Il est certain que le manga a dans nos contrées un passé lourd de mauvaise réputation, et soufffre encore d’un cruel déficit d’image — les jeunes y lisant «action et petites culottes», traduit trop hâtivement par les journalistes en mal de sensation en «violence et sexe». Et si quelques rares auteurs (Taniguchi et Tezuka contre tous) ont droit à une reconnaissance qui frôle l’idôlatrie, les éditeurs sont les premiers à se satisfaire de cette aura sulfureuse du manga qui attire et fait vendre.
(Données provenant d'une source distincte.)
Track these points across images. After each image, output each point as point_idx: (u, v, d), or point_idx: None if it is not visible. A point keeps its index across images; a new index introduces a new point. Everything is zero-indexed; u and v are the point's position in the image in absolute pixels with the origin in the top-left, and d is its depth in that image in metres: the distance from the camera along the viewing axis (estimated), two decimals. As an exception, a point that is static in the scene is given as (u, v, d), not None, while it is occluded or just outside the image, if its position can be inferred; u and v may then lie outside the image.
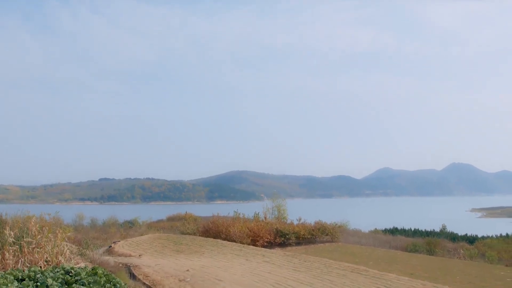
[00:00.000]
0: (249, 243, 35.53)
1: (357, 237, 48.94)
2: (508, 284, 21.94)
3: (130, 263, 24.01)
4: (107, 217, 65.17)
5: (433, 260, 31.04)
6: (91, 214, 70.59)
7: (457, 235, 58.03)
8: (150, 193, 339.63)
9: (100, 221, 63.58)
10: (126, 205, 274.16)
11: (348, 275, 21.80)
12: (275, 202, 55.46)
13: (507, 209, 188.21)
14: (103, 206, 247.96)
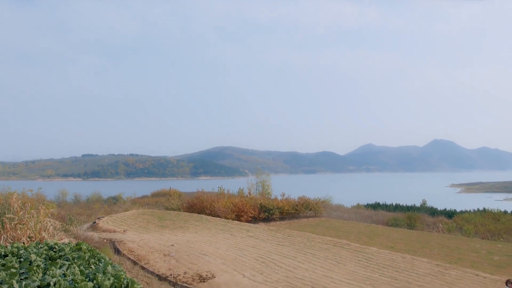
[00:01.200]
0: (233, 218, 35.85)
1: (340, 212, 49.77)
2: (483, 256, 22.70)
3: (115, 238, 24.07)
4: (91, 193, 64.89)
5: (413, 234, 31.83)
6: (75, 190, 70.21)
7: (437, 210, 59.47)
8: (134, 169, 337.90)
9: (83, 197, 63.31)
10: (110, 181, 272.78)
11: (331, 249, 22.28)
12: (259, 178, 55.87)
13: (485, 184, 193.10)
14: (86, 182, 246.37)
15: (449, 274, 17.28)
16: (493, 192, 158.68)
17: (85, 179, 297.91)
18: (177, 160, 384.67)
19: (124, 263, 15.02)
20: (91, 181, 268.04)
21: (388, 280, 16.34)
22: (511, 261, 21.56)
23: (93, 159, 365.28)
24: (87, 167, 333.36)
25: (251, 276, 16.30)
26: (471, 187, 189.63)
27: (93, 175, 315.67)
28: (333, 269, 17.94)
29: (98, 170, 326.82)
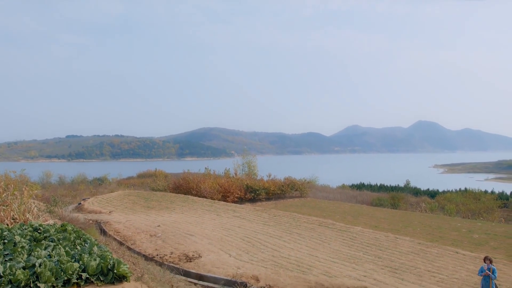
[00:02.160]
0: (219, 199, 35.99)
1: (325, 192, 50.33)
2: (463, 234, 23.29)
3: (101, 219, 24.00)
4: (76, 174, 64.34)
5: (396, 213, 32.42)
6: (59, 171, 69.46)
7: (420, 190, 60.60)
8: (119, 150, 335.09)
9: (68, 179, 62.76)
10: (95, 162, 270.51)
11: (316, 229, 22.59)
12: (246, 159, 55.98)
13: (467, 165, 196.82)
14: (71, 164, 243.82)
15: (431, 252, 17.71)
16: (474, 172, 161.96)
17: (70, 161, 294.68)
18: (163, 141, 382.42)
19: (110, 244, 15.00)
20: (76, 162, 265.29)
21: (372, 258, 16.68)
22: (489, 239, 22.17)
23: (77, 140, 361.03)
24: (71, 148, 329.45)
25: (237, 256, 16.48)
26: (453, 167, 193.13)
27: (77, 156, 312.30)
28: (318, 248, 18.23)
29: (83, 151, 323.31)
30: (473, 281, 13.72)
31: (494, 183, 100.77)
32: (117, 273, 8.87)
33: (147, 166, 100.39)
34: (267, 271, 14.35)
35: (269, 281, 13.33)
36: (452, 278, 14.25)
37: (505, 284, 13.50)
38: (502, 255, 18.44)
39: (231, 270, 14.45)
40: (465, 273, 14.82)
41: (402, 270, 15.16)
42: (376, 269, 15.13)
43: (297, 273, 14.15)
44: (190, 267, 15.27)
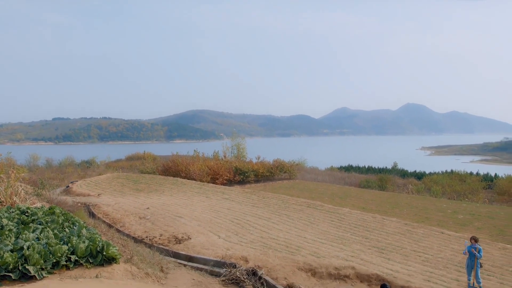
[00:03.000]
0: (208, 181, 36.05)
1: (314, 174, 50.67)
2: (448, 215, 23.72)
3: (89, 202, 23.92)
4: (63, 157, 63.77)
5: (384, 195, 32.83)
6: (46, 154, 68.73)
7: (407, 172, 61.37)
8: (107, 133, 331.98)
9: (56, 162, 62.18)
10: (83, 145, 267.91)
11: (304, 210, 22.80)
12: (235, 141, 55.95)
13: (453, 147, 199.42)
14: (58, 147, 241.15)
15: (417, 233, 18.03)
16: (461, 154, 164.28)
17: (57, 143, 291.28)
18: (152, 123, 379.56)
19: (99, 226, 15.00)
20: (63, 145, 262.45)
21: (359, 239, 16.94)
22: (474, 219, 22.62)
23: (64, 123, 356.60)
24: (58, 131, 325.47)
25: (226, 237, 16.60)
26: (440, 150, 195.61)
27: (65, 139, 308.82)
28: (306, 229, 18.44)
29: (70, 133, 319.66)
30: (457, 260, 14.04)
31: (479, 165, 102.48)
32: (106, 255, 8.90)
33: (135, 148, 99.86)
34: (256, 252, 14.50)
35: (258, 262, 13.48)
36: (437, 258, 14.56)
37: (488, 263, 13.85)
38: (485, 235, 18.86)
39: (220, 252, 14.57)
40: (450, 252, 15.15)
41: (389, 250, 15.44)
42: (363, 249, 15.38)
43: (285, 254, 14.33)
44: (180, 248, 15.36)
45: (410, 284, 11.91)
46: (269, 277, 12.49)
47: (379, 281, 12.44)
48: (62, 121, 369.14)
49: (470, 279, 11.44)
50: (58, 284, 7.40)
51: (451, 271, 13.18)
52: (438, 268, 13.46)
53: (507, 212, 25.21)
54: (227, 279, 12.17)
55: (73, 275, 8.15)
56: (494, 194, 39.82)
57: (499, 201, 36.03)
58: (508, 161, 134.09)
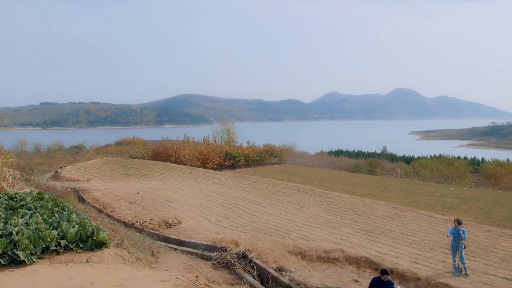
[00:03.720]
0: (199, 166, 36.04)
1: (304, 159, 50.90)
2: (436, 198, 24.06)
3: (79, 187, 23.81)
4: (52, 142, 63.12)
5: (373, 179, 33.14)
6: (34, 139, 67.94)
7: (396, 156, 61.93)
8: (96, 118, 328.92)
9: (44, 147, 61.57)
10: (71, 130, 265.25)
11: (294, 194, 22.96)
12: (225, 126, 55.88)
13: (442, 132, 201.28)
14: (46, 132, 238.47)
15: (405, 216, 18.29)
16: (449, 139, 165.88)
17: (45, 128, 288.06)
18: (141, 108, 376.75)
19: (89, 211, 14.95)
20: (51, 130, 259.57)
21: (349, 222, 17.13)
22: (461, 202, 22.98)
23: (52, 108, 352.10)
24: (46, 116, 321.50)
25: (216, 221, 16.68)
26: (429, 134, 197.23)
27: (53, 124, 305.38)
28: (296, 213, 18.59)
29: (58, 118, 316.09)
30: (443, 242, 14.29)
31: (467, 149, 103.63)
32: (96, 239, 8.90)
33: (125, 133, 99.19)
34: (246, 236, 14.61)
35: (249, 246, 13.59)
36: (424, 240, 14.81)
37: (473, 244, 14.12)
38: (472, 217, 19.20)
39: (210, 236, 14.65)
40: (437, 235, 15.41)
41: (377, 233, 15.65)
42: (352, 233, 15.57)
43: (275, 238, 14.46)
44: (170, 233, 15.41)
45: (398, 266, 12.12)
46: (259, 260, 12.61)
47: (367, 263, 12.64)
48: (50, 106, 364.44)
49: (455, 260, 11.68)
50: (48, 269, 7.40)
51: (437, 253, 13.42)
52: (425, 250, 13.70)
53: (493, 196, 25.65)
54: (217, 263, 12.26)
55: (63, 260, 8.15)
56: (480, 178, 40.44)
57: (485, 184, 36.61)
58: (495, 145, 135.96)
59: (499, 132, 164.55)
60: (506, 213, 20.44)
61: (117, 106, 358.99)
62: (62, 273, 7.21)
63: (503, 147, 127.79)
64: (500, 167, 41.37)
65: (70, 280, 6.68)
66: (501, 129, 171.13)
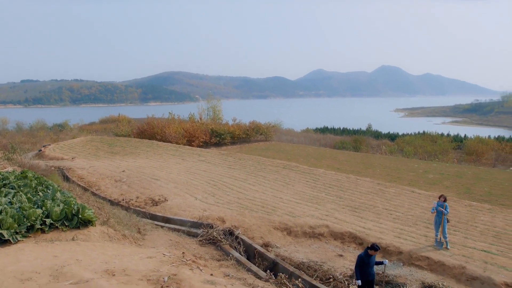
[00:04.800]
0: (184, 144, 35.92)
1: (289, 136, 51.10)
2: (420, 174, 24.47)
3: (63, 166, 23.57)
4: (34, 121, 62.15)
5: (358, 156, 33.47)
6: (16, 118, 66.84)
7: (381, 133, 62.59)
8: (79, 95, 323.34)
9: (26, 125, 60.63)
10: (54, 108, 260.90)
11: (280, 171, 23.11)
12: (210, 103, 55.55)
13: (426, 109, 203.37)
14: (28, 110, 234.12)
15: (389, 192, 18.60)
16: (433, 116, 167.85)
17: (27, 106, 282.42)
18: (125, 85, 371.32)
19: (74, 189, 14.85)
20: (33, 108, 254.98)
21: (334, 198, 17.36)
22: (443, 178, 23.42)
23: (33, 85, 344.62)
24: (27, 94, 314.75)
25: (203, 199, 16.75)
26: (413, 111, 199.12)
27: (35, 102, 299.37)
28: (282, 190, 18.75)
29: (41, 96, 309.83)
30: (426, 217, 14.61)
31: (450, 126, 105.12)
32: (82, 218, 8.87)
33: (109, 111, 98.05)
34: (233, 212, 14.72)
35: (235, 222, 13.71)
36: (407, 215, 15.12)
37: (454, 219, 14.47)
38: (453, 193, 19.61)
39: (197, 213, 14.73)
40: (420, 210, 15.74)
41: (362, 209, 15.92)
42: (337, 209, 15.80)
43: (261, 214, 14.60)
44: (157, 210, 15.44)
45: (382, 240, 12.37)
46: (245, 236, 12.76)
47: (352, 238, 12.88)
48: (31, 83, 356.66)
49: (437, 235, 11.98)
50: (34, 247, 7.37)
51: (420, 228, 13.73)
52: (408, 225, 14.00)
53: (474, 172, 26.19)
54: (204, 239, 12.36)
55: (49, 238, 8.12)
56: (463, 154, 41.20)
57: (467, 161, 37.32)
58: (477, 122, 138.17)
59: (482, 109, 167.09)
60: (486, 189, 20.93)
61: (101, 84, 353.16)
62: (48, 251, 7.19)
63: (485, 124, 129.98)
64: (482, 144, 42.16)
65: (56, 258, 6.68)
66: (483, 107, 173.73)
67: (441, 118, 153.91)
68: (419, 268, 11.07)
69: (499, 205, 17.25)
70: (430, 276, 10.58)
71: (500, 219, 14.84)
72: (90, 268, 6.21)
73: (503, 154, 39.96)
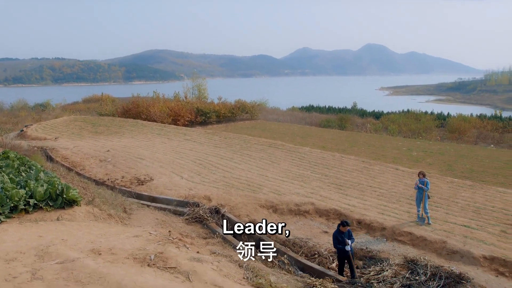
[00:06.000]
0: (170, 123, 35.67)
1: (275, 114, 51.08)
2: (403, 152, 24.83)
3: (46, 146, 23.25)
4: (15, 100, 60.95)
5: (343, 134, 33.74)
6: (-5, 97, 65.34)
7: (366, 111, 62.96)
8: (61, 74, 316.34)
9: (7, 105, 59.43)
10: (36, 87, 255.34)
11: (266, 150, 23.17)
12: (195, 82, 55.07)
13: (411, 87, 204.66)
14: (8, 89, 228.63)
15: (373, 169, 18.84)
16: (417, 94, 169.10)
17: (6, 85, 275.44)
18: (108, 64, 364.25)
19: (57, 170, 14.69)
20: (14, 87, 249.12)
21: (319, 176, 17.53)
22: (426, 156, 23.81)
23: (13, 64, 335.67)
24: (7, 72, 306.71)
25: (189, 178, 16.75)
26: (398, 90, 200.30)
27: (15, 81, 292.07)
28: (268, 168, 18.84)
29: (21, 75, 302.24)
30: (409, 194, 14.88)
31: (434, 105, 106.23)
32: (66, 198, 8.81)
33: (92, 90, 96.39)
34: (219, 191, 14.78)
35: (221, 201, 13.78)
36: (391, 192, 15.38)
37: (436, 195, 14.77)
38: (436, 170, 19.99)
39: (183, 192, 14.75)
40: (403, 187, 16.01)
41: (347, 186, 16.12)
42: (322, 186, 15.98)
43: (247, 192, 14.69)
44: (142, 190, 15.41)
45: (365, 217, 12.60)
46: (232, 214, 12.85)
47: (336, 215, 13.08)
48: (10, 61, 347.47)
49: (419, 211, 12.24)
50: (18, 228, 7.32)
51: (403, 204, 14.00)
52: (392, 202, 14.26)
53: (456, 149, 26.67)
54: (190, 218, 12.42)
55: (33, 219, 8.06)
56: (446, 132, 41.82)
57: (450, 138, 37.91)
58: (460, 100, 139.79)
59: (465, 88, 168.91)
60: (468, 165, 21.36)
61: (83, 62, 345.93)
62: (33, 231, 7.16)
63: (468, 102, 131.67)
64: (464, 122, 42.83)
65: (41, 238, 6.65)
66: (466, 85, 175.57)
67: (425, 97, 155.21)
68: (401, 243, 11.33)
69: (479, 181, 17.66)
70: (412, 250, 10.85)
71: (480, 195, 15.20)
72: (76, 248, 6.21)
73: (485, 132, 40.69)
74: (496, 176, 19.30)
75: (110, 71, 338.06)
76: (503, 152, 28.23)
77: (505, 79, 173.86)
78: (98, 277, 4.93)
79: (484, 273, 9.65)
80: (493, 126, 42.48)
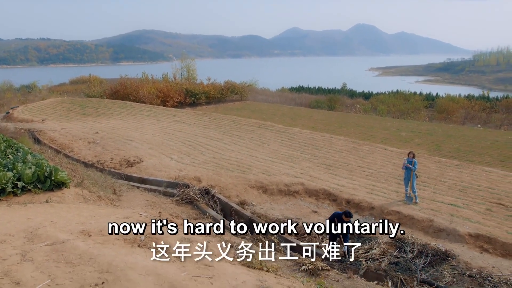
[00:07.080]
0: (159, 104, 35.40)
1: (265, 95, 50.94)
2: (392, 132, 25.01)
3: (33, 128, 22.97)
4: (0, 82, 59.86)
5: (332, 115, 33.83)
6: (-20, 79, 64.05)
7: (355, 92, 63.05)
8: (47, 55, 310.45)
9: (-9, 87, 58.34)
10: (21, 68, 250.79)
11: (256, 130, 23.17)
12: (184, 63, 54.49)
13: (400, 68, 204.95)
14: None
15: (362, 150, 18.98)
16: (406, 75, 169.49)
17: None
18: (95, 44, 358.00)
19: (45, 152, 14.55)
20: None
21: (309, 157, 17.62)
22: (415, 136, 24.03)
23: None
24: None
25: (178, 159, 16.73)
26: (387, 70, 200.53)
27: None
28: (257, 149, 18.88)
29: (5, 56, 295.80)
30: (397, 174, 15.05)
31: (422, 85, 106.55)
32: (55, 180, 8.75)
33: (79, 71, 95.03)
34: (209, 172, 14.80)
35: (211, 181, 13.82)
36: (379, 172, 15.53)
37: (424, 175, 14.96)
38: (424, 150, 20.21)
39: (173, 173, 14.74)
40: (392, 167, 16.18)
41: (336, 166, 16.24)
42: (312, 167, 16.07)
43: (237, 173, 14.73)
44: (132, 171, 15.37)
45: (354, 196, 12.74)
46: (222, 195, 12.91)
47: (326, 195, 13.20)
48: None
49: (407, 190, 12.41)
50: (6, 210, 7.27)
51: (391, 184, 14.17)
52: (380, 182, 14.42)
53: (444, 129, 26.94)
54: (180, 199, 12.45)
55: (22, 201, 8.01)
56: (434, 112, 42.12)
57: (438, 119, 38.23)
58: (449, 81, 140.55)
59: (454, 68, 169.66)
60: (455, 145, 21.62)
61: (70, 43, 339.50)
62: (22, 213, 7.11)
63: (456, 83, 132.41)
64: (452, 102, 43.15)
65: (31, 220, 6.62)
66: (455, 65, 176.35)
67: (414, 77, 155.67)
68: (390, 222, 11.50)
69: (466, 161, 17.92)
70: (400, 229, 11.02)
71: (467, 174, 15.44)
72: (65, 230, 6.19)
73: (472, 112, 41.07)
74: (482, 156, 19.59)
75: (97, 51, 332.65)
76: (490, 132, 28.60)
77: (493, 60, 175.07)
78: (89, 258, 4.93)
79: (469, 250, 9.87)
80: (480, 107, 42.85)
Et ce, sans pour autant rechigner à embrasser l’alibi culturel dans cette année post-mangalisation : franchement, on leur propose un bouc émissaire sur un plateau, on les présente en victimes, on est prêt à porter aux nues leurs nouveaux projets dans l’élan d’une union sacrée contre l’envahisseur, ce serait trop bête de laisser passer l’occasion. Mangalisation, surproduction ? On hoche la tête, l’air grave, oui, oui, c’est terrible, vous savez, la faute aux japonais, aux petits éditeurs pas rentables qui engorgent les librairies, il faudrait faire quelque chose. D’ailleurs, regardez, on va lancer cette collection qui …

Finalement, cette situation ne fait que cristalliser l’étonnante dualité du traitement de la bande dessinée dans les médias, hybride de produit culturel et produit de consommation. Et de présenter la «BD Franco-Belge» (alors produit culturel) comme mise en danger par les manga (vil produit de consommation), de célébrer le succès commercial du dernier Astérix (brillant produit de consommation populaire) tout en critiquant l’élitisme du palmarès d’Angoulême (constitué de produits par trop culturels).
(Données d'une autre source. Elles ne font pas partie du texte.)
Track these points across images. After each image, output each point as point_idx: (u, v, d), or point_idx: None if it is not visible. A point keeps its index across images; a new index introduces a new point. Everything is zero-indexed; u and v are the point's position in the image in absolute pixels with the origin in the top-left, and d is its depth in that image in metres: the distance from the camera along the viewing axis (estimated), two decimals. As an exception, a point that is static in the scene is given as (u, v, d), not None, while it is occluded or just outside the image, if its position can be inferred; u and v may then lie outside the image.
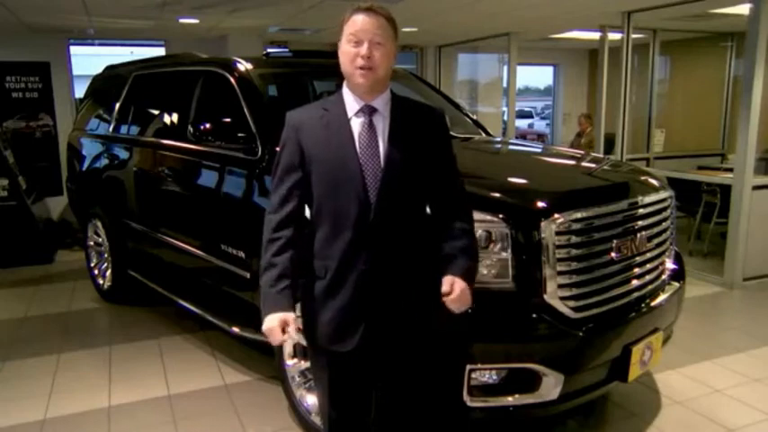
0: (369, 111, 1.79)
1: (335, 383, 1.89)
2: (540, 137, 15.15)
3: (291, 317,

Au même moment, dans la librairie spécialisée où je passe tous les Samedis, et où les nouveautés Soleil ou Glénat s’entassent en piles bien rangées, on m’a expliqué que la direction avait demandé à ce qu’on limite au maximum les commandes aux petits éditeurs,[6] parce que «ça vend peu, et ça fait beaucoup de manutention» — avant de m’encourager gentimment de faire savoir quand il y a un bouquin qui m’intéresse, et qu’on me ferait la faveur de m’en mettre un de côté. Parce que pour le coup, on a beau être un produit culturel, il faut d’abord être un bon produit de consommation pour exister en rayon …

Notes

  1. Par ailleurs label de Dargaud.
  2. Dont Soleil a pris une participation majoritaire au début de l’année 2006.
  3. Contrôlé également par Soleil depuis début 2006, mais à 50 % seulement.
  4. Auquel par ailleurs, Casterman appartient. Notons également que depuis, J’ai Lu s’est retiré des manga en Juin 2006.
  5. Magnat de la presse qui inspira le Citizen Kane d’Orson Welles.
  6. Comprendre par là L’Association, Cornélius, Six Pieds Sous Terre ou Les Requins Marteaux, par exemple.